In the statement, Balenciaga maintained that “all the items included in [the Garde-Robe campaign] were provided by third parties that confirmed in writing that these props were fake office documents. They turned out to be real legal papers most likely coming from the filming of a television drama.” It added that, “The inclusion of these unapproved documents was the result of reckless negligence for which Balenciaga has filed a complaint.”

Also on November 28, 2022: Balenciaga creative director Demna Gvasalia’s Global Voices Award is revoked

Influential industry resource Business of Fashion announced via Twitter that Demna Gvasalia, Balenciaga’s current creative director, would have his Global Voices Award rescinded in the wake of the luxury brand’s continued ad scandal.

December 2, 2022

Demna finally broke his silence on the controversy by apologizing primarily for his part in the oversight of the “Gift Collection” campaign via Instagram. “I want to personally apologize for the wrong artistic choice of concept for the gifting campaign with the kids and I take my responsibility,” the designer began the post. “It was inappropriate to have kids promote objects that had nothing to do with them,” he continued, adding that, though he at times likes “to provoke a thought” in his campaigns, he “would NEVER have an intention to do that with such an awful subject as child abuse.”

“I need to learn from this, listen and engage with child protection organizations to know how I can contribute and help on this terrible subject,” he added before concluding by saying, “I apologize to anyone offended by the visuals and Balenciaga has guaranteed that adequate measures will be taken not only to avoid similar mistakes in the future but also to take accountability in protecting child welfare in every way we can.”

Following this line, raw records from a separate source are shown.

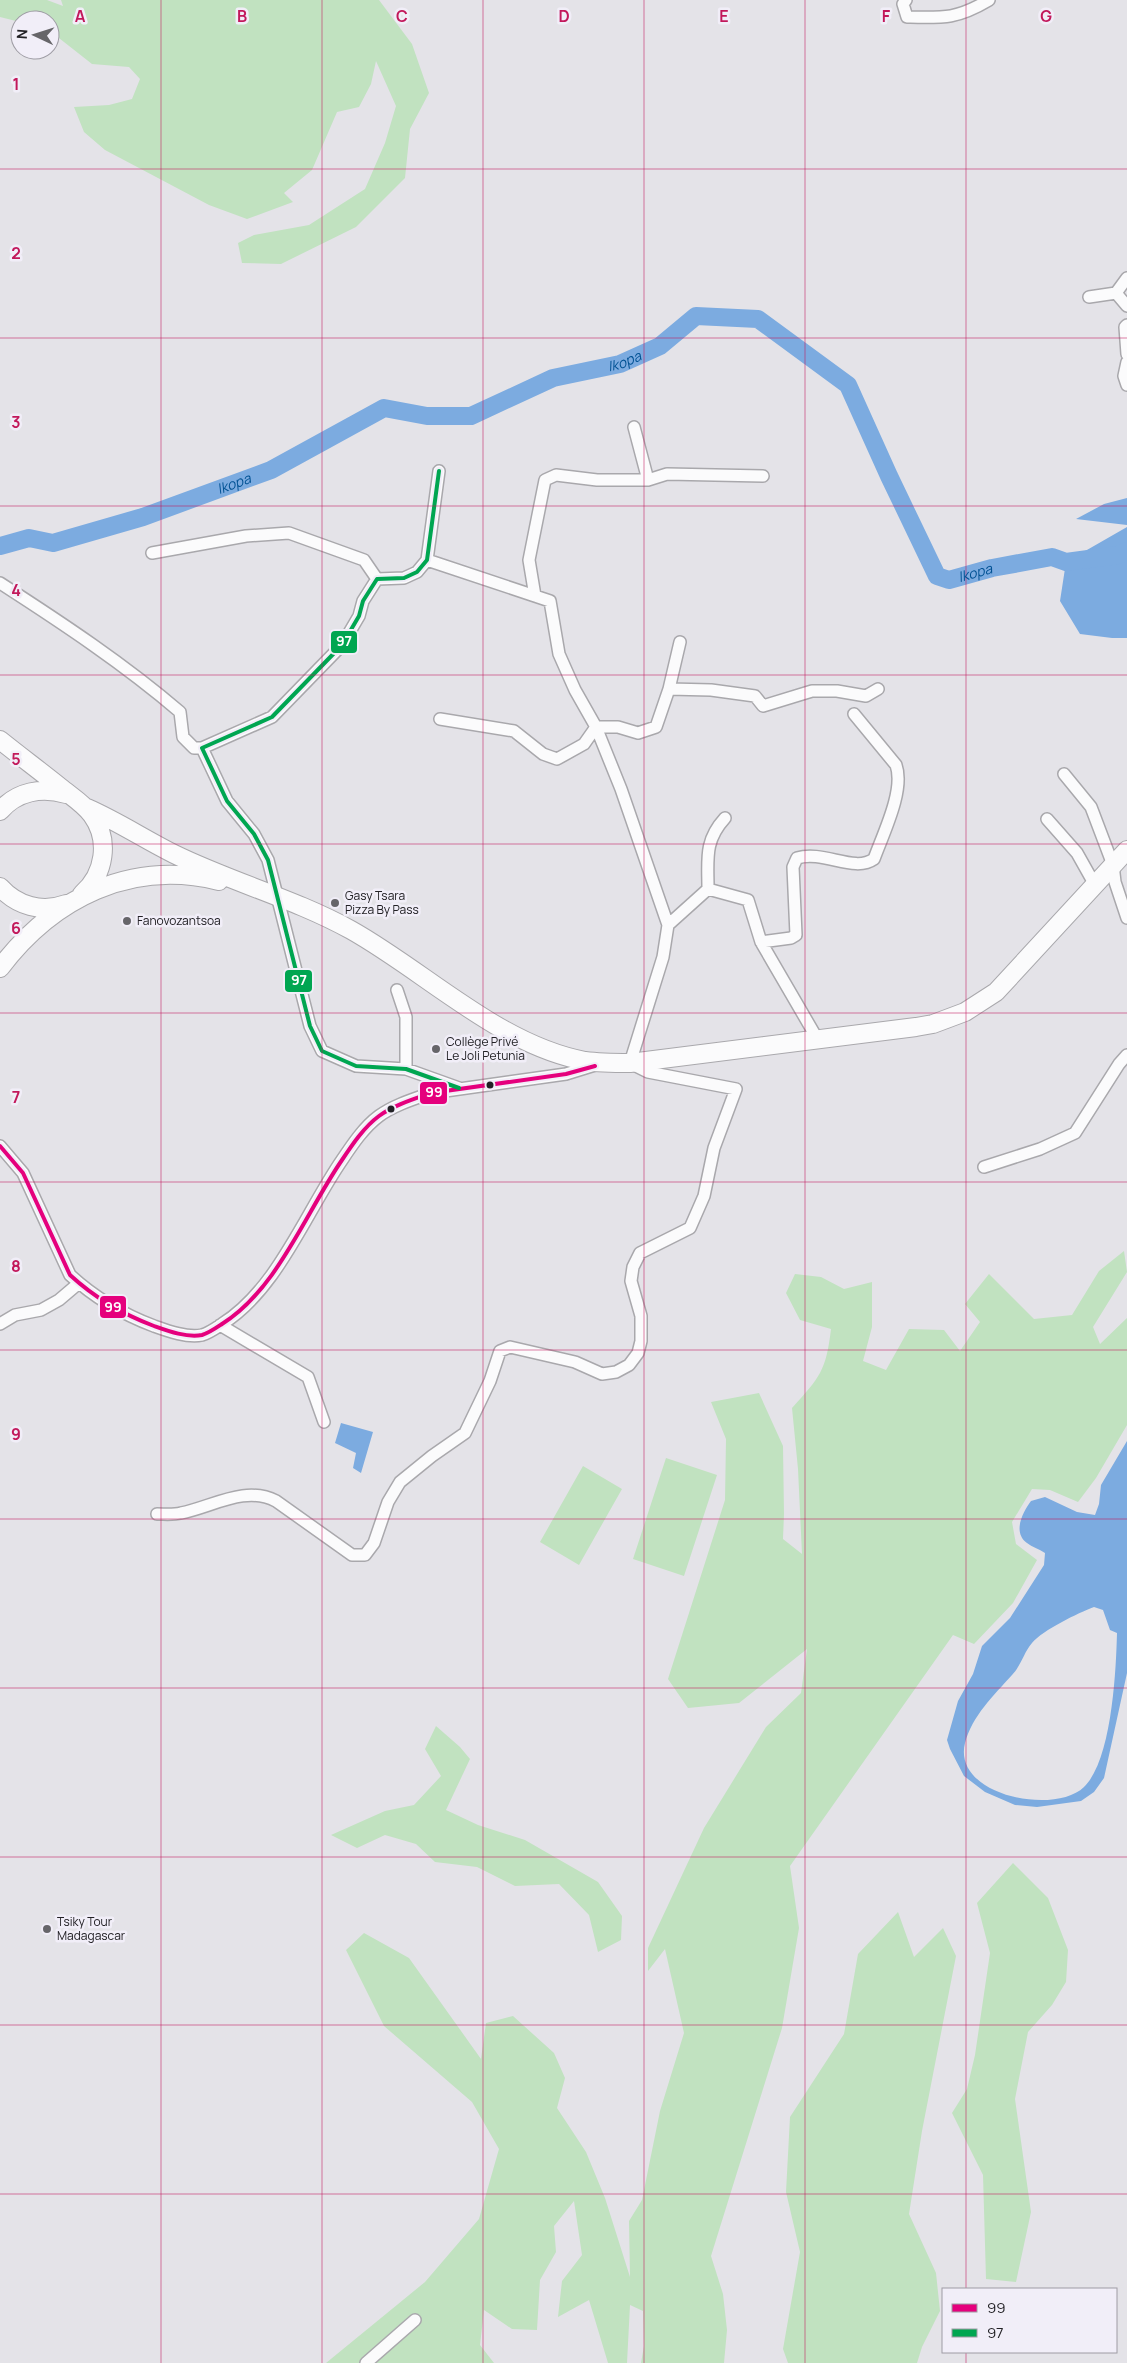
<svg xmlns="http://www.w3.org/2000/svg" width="1127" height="2363" viewBox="0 0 1127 2363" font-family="Manrope,sans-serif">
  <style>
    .green { fill: #c1e2c0 }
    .water { fill: #7cabe0; fill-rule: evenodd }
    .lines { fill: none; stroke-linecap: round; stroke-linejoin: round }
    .river { stroke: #7cabe0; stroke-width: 18 }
    .street-casing { stroke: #a9a8ac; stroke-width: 14 }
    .primary-casing { stroke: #a9a8ac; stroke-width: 20 }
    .street { stroke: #fbfbfc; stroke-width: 11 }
    .primary { stroke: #fbfbfc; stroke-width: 18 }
    .bus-1-casing { stroke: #f1eef8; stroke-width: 8 }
    .bus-2-casing { stroke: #f1eef8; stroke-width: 8 }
    .bus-1 { stroke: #e5007d; stroke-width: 4 }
    .bus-2 { stroke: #00a651; stroke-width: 4 }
    .grid { fill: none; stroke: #c2185b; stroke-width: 1; stroke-opacity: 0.55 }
    .poi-dot { fill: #666569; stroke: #f1eef8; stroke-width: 2 }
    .bus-dot { fill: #222125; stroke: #f1eef8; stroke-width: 2 }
    .labels { text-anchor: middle; stroke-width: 5; stroke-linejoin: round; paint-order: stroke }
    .poi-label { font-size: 12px; fill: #222125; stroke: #f1eef8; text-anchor: start }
    .water-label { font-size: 14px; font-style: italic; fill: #005193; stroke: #f1eef8 }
    .grid-label { font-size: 16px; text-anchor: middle; font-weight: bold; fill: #c2185b; stroke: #f1eef8; stroke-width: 5; stroke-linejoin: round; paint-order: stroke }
    .line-badge { stroke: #f1eef8; stroke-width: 2 }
    .badge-label { font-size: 14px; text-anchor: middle; font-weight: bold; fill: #fff }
  </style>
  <rect width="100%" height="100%" fill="#e4e3e8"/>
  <path class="green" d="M0 0H47L63 6 61 0H379L412 44 429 93 410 129 405 178 356 227 281 264 242 263 238 243 254 235 309 225 365 189 385 143 396 106 376 61 371 84 359 107 337 112 312 170 284 193 293 202 247 219 209 205 105 150 84 132 74 107 109 105 132 99 140 79 129 67 92 64 50 31V20H20V22L0 17Z
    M1124 1251 1127 1272 1093 1327 1100 1344 1127 1318V1425L1096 1478 1078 1502 1050 1490 1032 1489 1012 1522 1016 1544 1037 1560 1013 1603 974 1644 953 1635 790 1866 799 1928 782 2028 711 2256 723 2294 727 2330 724 2363H641L644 2346 643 2311 630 2305 627 2363H608L589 2300 558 2317 562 2281 582 2255 574 2201 554 2226 556 2252 540 2280 537 2330 512 2329 484 2310 480 2345 494 2363H326L425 2282 479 2219 499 2149 472 2102 384 2026 346 1950 364 1933 409 1958 481 2059 486 2023 513 2016 554 2053 565 2078 557 2108 586 2152 605 2198 630 2277 629 2221 642 2200 660 2111 684 2033 665 1949 648 1971V1948L704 1828 766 1727 801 1693 807 1649 739 1703 688 1708 668 1679 725 1500 726 1439 711 1402 759 1393 783 1446 784 1514 783 1539 802 1554 798 1469 792 1408C820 1377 826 1371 831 1329L800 1320 786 1293 795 1274 821 1277 844 1289 872 1282V1327L863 1361 886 1370 909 1329 944 1330 960 1351 980 1322 965 1304 989 1274 1034 1319 1072 1315 1099 1271Z
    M666 1458 717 1475 684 1576 633 1559Z
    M583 1466 622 1489 579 1565 540 1542Z
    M436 1726 460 1747 470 1759 446 1810 478 1825 525 1840 598 1882 622 1916 621 1940 598 1952 589 1915 559 1884 515 1886 477 1867 435 1862 416 1844 385 1835 357 1848 331 1835 385 1811 414 1805 441 1776 425 1749Z
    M1013 1863 1048 1898 1068 1950 1066 1982 1052 2005 1028 2032 1015 2099 1031 2212 1016 2282 986 2279 983 2175 952 2113 967 2089 975 2055 990 1953 977 1903Z
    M898 1912 914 1957 943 1928 956 1956 922 2131 909 2214 936 2273 940 2311 922 2347 917 2363H788L783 2349 800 2252 786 2192 790 2117 844 2034 858 1954Z"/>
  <path class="water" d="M1127 498V525L1076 519 1104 504Z
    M1127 527V638H1112L1080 634 1060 601 1066 562Z
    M341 1423 373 1432 361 1473 353 1468 356 1453 335 1443Z
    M1127 1441V1673L1104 1778 1094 1792 1081 1801 1037 1807 1015 1805 985 1792 964 1776 950 1749 947 1740 958 1701 973 1674 982 1646 1010 1618 1044 1565 1045 1553C1039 1549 1032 1547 1027 1543 1012 1532 1023 1512 1031 1501L1045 1497 1077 1512 1095 1515 1099 1504 1101 1485ZM1094 1607 1103 1610 1110 1630 1117 1633C1116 1671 1112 1760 1084 1787 1054 1816 952 1795 965 1743 972 1716 994 1695 1012 1675 1021 1666 1024 1652 1032 1643 1043 1630 1078 1613 1094 1607Z"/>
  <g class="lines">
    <path class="river" id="s1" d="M0 546 29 538 53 543 143 517 271 470 384 408 427 416H471L553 378 620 364 660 346 696 316 758 319 848 385 889 476 937 576 949 580 992 568 1052 557 1066 562 1118 555 1127 551"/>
    <g class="street-casing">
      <path id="street" d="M906 0 903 4 907 17C944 18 957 19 989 0
        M1116 293 1127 306
        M1089 297 1116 293 1127 278
        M1127 325 1125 327 1127 354
        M1127 362 1124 376 1127 385
        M634 427 648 480
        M439 471 427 560 417 572 404 578 377 579 363 601 359 616 342 645 272 717 202 748 227 801 254 834 268 860 310 1026 322 1051 356 1066 406 1069 459 1088
        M152 553 246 536 289 533 364 560 377 579
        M0 583C62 623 124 664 180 712L183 737 194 748H202
        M535 596 529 560 545 480 556 475 597 480H648L667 474 763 476
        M669 689 680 642
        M440 719 514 731 543 754 557 759 584 744 596 727H618L638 733 656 727 669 689 711 690 755 696 763 706 812 691H837L866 696 878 689
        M1064 774 1091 807 1113 865 1115 882 1127 918
        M1047 819 1077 853 1095 885
        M708 889 748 900 761 942 818 1040
        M668 925 708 889C708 859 704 841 725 818
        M761 942 791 938 796 935 793 867 797 858C824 850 854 873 874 859 883 834 905 790 896 765L854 714
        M397 990 406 1017V1069
        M0 1146 23 1173 70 1275C95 1298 122 1314 154 1326 168 1331 187 1338 202 1335 209 1333 216 1328 222 1324 277 1290 306 1212 342 1160 352 1145 364 1127 379 1116 394 1105 414 1099 431 1093L566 1074 595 1065
        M984 1167 1040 1149 1075 1133 1119 1064 1127 1055
        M0 1324 15 1315 41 1310 59 1300 79 1283
        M220 1325 308 1377 324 1422
        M157 1514C165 1514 173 1515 181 1513 212 1507 245 1485 276 1501L352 1555H365L374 1543 388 1502 400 1482 432 1456 465 1433 490 1381 500 1351 510 1347 575 1362 602 1374 616 1372 629 1365 638 1353 641 1341V1316L631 1281 633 1267 640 1253 690 1228 704 1196 714 1148 736 1089 648 1072 630 1063 663 957 668 925 621 789 596 727 575 690 559 654 550 601 427 560
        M366 2363 415 2320"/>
    </g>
    <g class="primary-casing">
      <path id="primary" d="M0 740C20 756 40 771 60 787 71 796 84 804 92 815 110 840 105 874 82 894
        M87 808C117 821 144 839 174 854 231 882 295 899 351 930 426 972 499 1045 585 1061 600 1063 615 1063 630 1063L916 1027 933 1024 965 1012 996 992 1127 850
        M0 811C17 791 42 787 66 794
        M0 887C17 906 42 913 66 904
        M0 968C53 898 131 859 219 881"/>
    </g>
    <use href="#street" class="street"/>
    <use href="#primary" class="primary"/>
    <g class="bus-1-casing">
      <path id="bus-1" d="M0 1146 23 1173 70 1275C95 1298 122 1314 154 1326 168 1331 187 1338 202 1335 209 1333 216 1328 222 1324 277 1290 306 1212 342 1160 352 1145 364 1127 379 1116 394 1105 414 1099 431 1093L566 1074 595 1066"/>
    </g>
    <g class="bus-2-casing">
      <path id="bus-2" d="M439 471 427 560 417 572 404 578 377 579 363 601 359 616 342 645 272 717 202 748 227 801 254 834 268 860 310 1026 322 1051 356 1066 406 1069 459 1088"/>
    </g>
    <use href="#bus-1" class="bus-1"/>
    <use href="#bus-2" class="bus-2"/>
  </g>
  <path class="grid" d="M161 0V2363M322 0V2363M483 0V2363M644 0V2363M805 0V2363M966 0V2289M0 169H1127M0 338H1127M0 506H1127M0 675H1127M0 844H1127M0 1013H1127M0 1182H1127M0 1350H1127M0 1519H1127M0 1688H1127M0 1857H1127M0 2025H1127M0 2194H1127M966 2352V2363"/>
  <g class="poi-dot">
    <circle cx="335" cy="903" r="5"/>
    <circle cx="127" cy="921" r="5"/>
    <circle cx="436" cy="1049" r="5"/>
    <circle cx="47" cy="1929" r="5"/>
  </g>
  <g class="bus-dot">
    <circle cx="490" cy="1085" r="4.5"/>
    <circle cx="391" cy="1109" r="4.5"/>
  </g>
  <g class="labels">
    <g class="poi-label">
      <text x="345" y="900">Gasy Tsara<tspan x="345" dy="14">Pizza By Pass</tspan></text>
      <text x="137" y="925">Fanovozantsoa</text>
      <text x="446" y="1046">Collège Privé<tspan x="446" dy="14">Le Joli Petunia</tspan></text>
      <text x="57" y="1926">Tsiky Tour<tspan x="57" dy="14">Madagascar</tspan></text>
    </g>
    <g class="water-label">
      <text dy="5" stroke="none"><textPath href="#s1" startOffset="665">Ikopa</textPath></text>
      <text dy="5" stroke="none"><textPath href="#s1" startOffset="245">Ikopa</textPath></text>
      <text dy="5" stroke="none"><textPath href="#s1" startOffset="1175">Ikopa</textPath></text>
    </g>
  </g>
  <g class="grid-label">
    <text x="80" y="22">A</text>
    <text x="242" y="22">B</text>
    <text x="402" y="22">C</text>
    <text x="564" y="22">D</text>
    <text x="724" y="22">E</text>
    <text x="886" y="22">F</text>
    <text x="1046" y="22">G</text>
    <text x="16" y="90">1</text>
    <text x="16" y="259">2</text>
    <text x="16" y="428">3</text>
    <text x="16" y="596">4</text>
    <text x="16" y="765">5</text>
    <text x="16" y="934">6</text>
    <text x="16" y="1103">7</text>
    <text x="16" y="1272">8</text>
    <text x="16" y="1440">9</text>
  </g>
  <g class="line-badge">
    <rect x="330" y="630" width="28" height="24" rx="5" fill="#00a651"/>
    <rect x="284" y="969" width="29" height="24" rx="5" fill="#00a651"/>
    <rect x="419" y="1081" width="29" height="24" rx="5" fill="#e5007d"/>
    <rect x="99" y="1295" width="28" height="24" rx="5" fill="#e5007d"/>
  </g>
  <g class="badge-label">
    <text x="344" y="646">97</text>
    <text x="299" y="985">97</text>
    <text x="434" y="1097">99</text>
    <text x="113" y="1312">99</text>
  </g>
  <rect x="942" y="2288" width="175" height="65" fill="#f1eef8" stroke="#9e9ca4"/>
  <rect x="952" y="2304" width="25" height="8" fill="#e5007d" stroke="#9e9ca4"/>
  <text x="987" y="2313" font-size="15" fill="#222125">99</text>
  <rect x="952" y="2329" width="25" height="8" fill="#00a651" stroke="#9e9ca4"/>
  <text x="987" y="2338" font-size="15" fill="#222125">97</text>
  <g transform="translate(35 35) rotate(274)"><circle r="24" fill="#f1eef8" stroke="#9e9ca4"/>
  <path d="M0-4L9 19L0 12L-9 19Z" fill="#666569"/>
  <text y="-8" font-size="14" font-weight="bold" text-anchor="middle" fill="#222125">N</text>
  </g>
</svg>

Balenciaga, too, uploaded another post—this one with more concrete actionable steps it will be taking moving forward, including dropping the $25 million lawsuit against North Six and Nicholas Des Jardins, setting aside a “significant fund for grants to organizations” aimed at protecting children, and working to have a more symbiotic creative process wherein the brand will ensure that internal and external parties are specifically designated to “evaluate our content.”

Has Balenciaga ever been involved in other controversies?

The short answer? Absolutely. Since Demna began helming Balenciaga in 2015, it has sparked its fair share of controversial moments, including more harmless fashion subversions, like remaking IKEA’s 99-cent shopping bag and selling it for $2,145 and producing frayed and destroyed sneakers for $1,850.

More recently, the brand was called out for appropriation over its $1,190 Trompe-L’Oeil pants, which were lined with visible boxers on the inside. “Balenciaga men’s Trompe-L’Oeil sweatpants in red triggers immediate concern given the grotesque similarity to the iconic African American hip hop aesthetic worn by Black Americans for decades that has resulted in the imprisonment and death of Black men,” Marquita Gammage, an associate professor of Africana Studies at California State University, Northridge, expressed to CNN via email.

“The trousers have commercial cultural appropriation written all over them; branded with the name Balenciaga...Sagging attire has been consequential for African Americans; yet companies like Balenciaga seek to capitalize off of Blacks and Black cultural styles while failing to challenge systematic racism that criminalizes Blacks and Black clothing trends,” Gammage added.

The future of the brand remains to be seen, but some wonder if this controversy in particular might just be Balenciaga’s last curtain call.